Representatives of Family Approached Private-Equity Firm

Washington Post Staff Writer
Thursday, December 14, 2006; Page D03

SANTA ANA, Calif., Dec. 13 -- Representatives of Chandler family members on Tribune's board of directors approached one private-equity firm about a possible partnership to buy the embattled media giant several months ago, even before the family began pushing for the sale of the company that is now underway.

The Chandlers, former owners of Times Mirror and the Los Angeles Times, gained three seats on Tribune's board when the two companies merged in 2000. They say Tribune has underperformed and forced the company to put out a "for sale" sign in September, believing that Tribune would be worth more sold off or split up.

Private-equity firms -- including Providence Equity Partners and Bain Capital and Thomas H. Lee Partners -- have put in bids for the company, which owns 11 newspapers, 24 broadcast stations and the Chicago Cubs.

The papers include the Baltimore Sun, Newsday, the Chicago Tribune and the Orlando Sentinel.

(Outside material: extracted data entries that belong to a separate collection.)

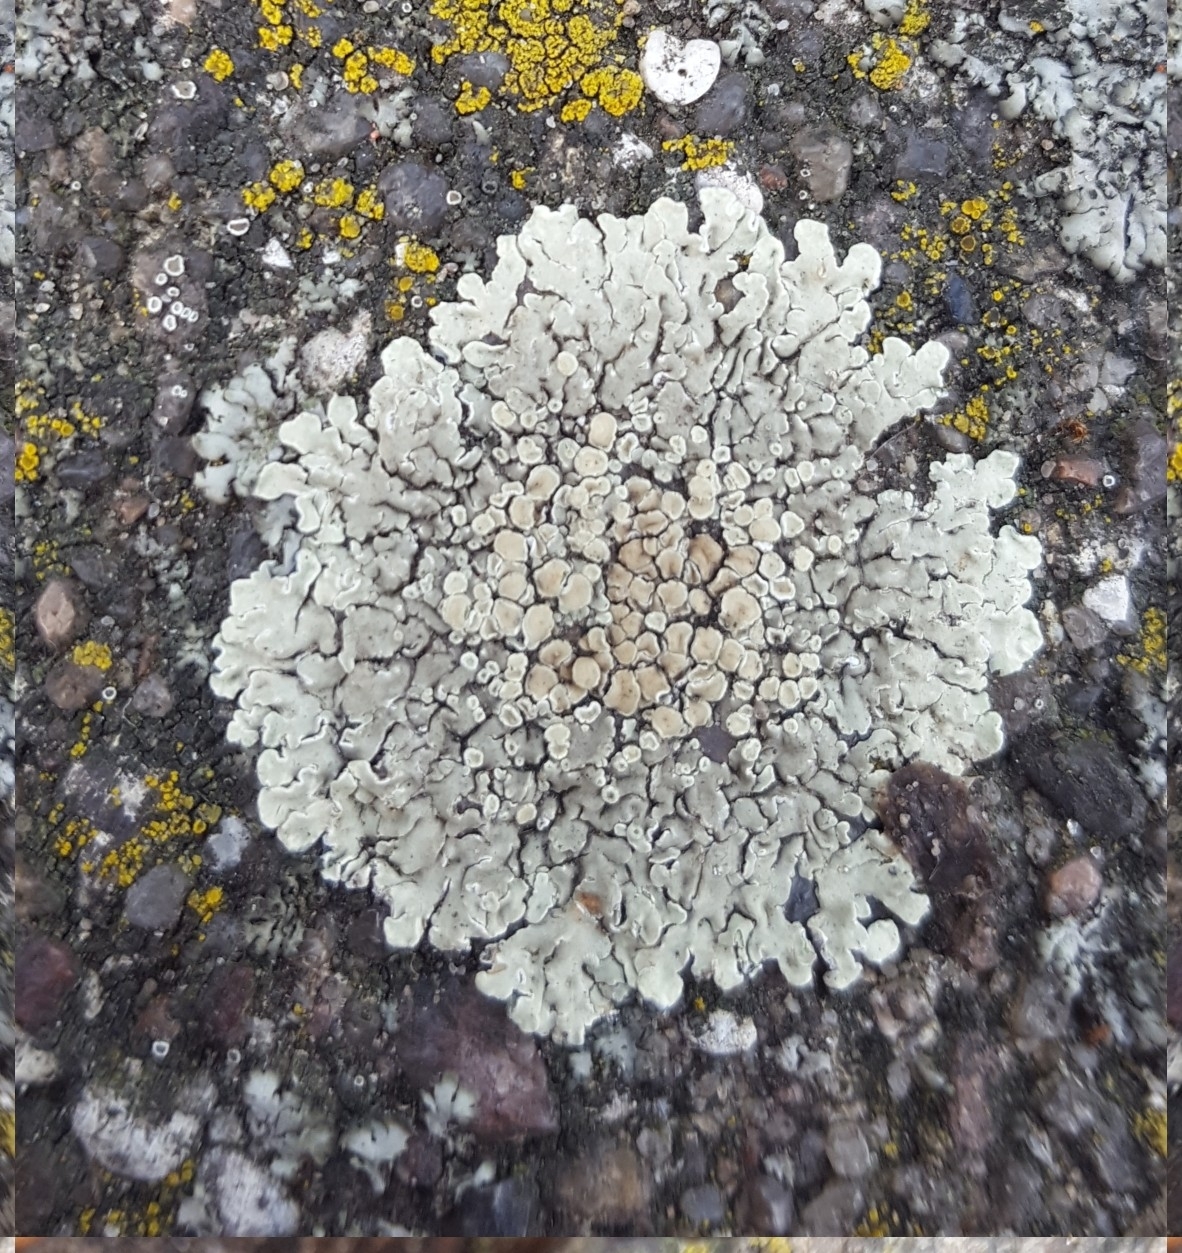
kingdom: Fungi
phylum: Ascomycota
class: Lecanoromycetes
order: Lecanorales
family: Lecanoraceae
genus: Protoparmeliopsis
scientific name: Protoparmeliopsis muralis
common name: Stonewall rim lichen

The company also owns flagship Cubs television and radio station WGN.

But a lack of broad interest in acquiring Tribune as a whole combined with underwhelming offers from private-equity bidders -- and the potential tax penalties of selling individual properties -- has led some in the industry to begin calling the attempted sale a "busted auction."

The bidding that began in September has not gone as well as the family would have liked.

The Chandlers had already approached Providence months ago, before the bidding began, to float the idea of a partnership to buy Tribune, said a source with knowledge of the situation who spoke on condition of anonymity because the process is ongoing.

Reports in yesterday's New York Times said the Chandlers were once again reaching out to private-equity firms to explore the possibility of a partnership to buy certain Tribune assets.

Not all of the bidders have been approached by the Chandlers this time, the source said.

One possibility for Tribune is to spin off the broadcast assets -- and perhaps the Cubs -- to another company and take the newspapers private, with cash supplied by equity firms.

Tribune had set a deadline of the end of the year to make a preliminary decision on the bidders but recently extended the date into 2007.

After examining Tribune's assets, the private-equity bidders have been unable to determine how to extract more shareholder value out of the company, said an industry source who spoke on condition of anonymity because the process is ongoing.

Tribune shares closed up 13 cents yesterday, at $32.62. The stock opened the year trading at less than $32 per share but climbed as high as $34 in September, when the company said it would seek bidders.

There is interest in Tribune's individual properties. For instance, a group of Baltimore business leaders would like to buy the Sun.

But Tribune probably would face a substantial tax burden if it sold off its pieces one by one, unless it employed certain exotic finance mechanisms.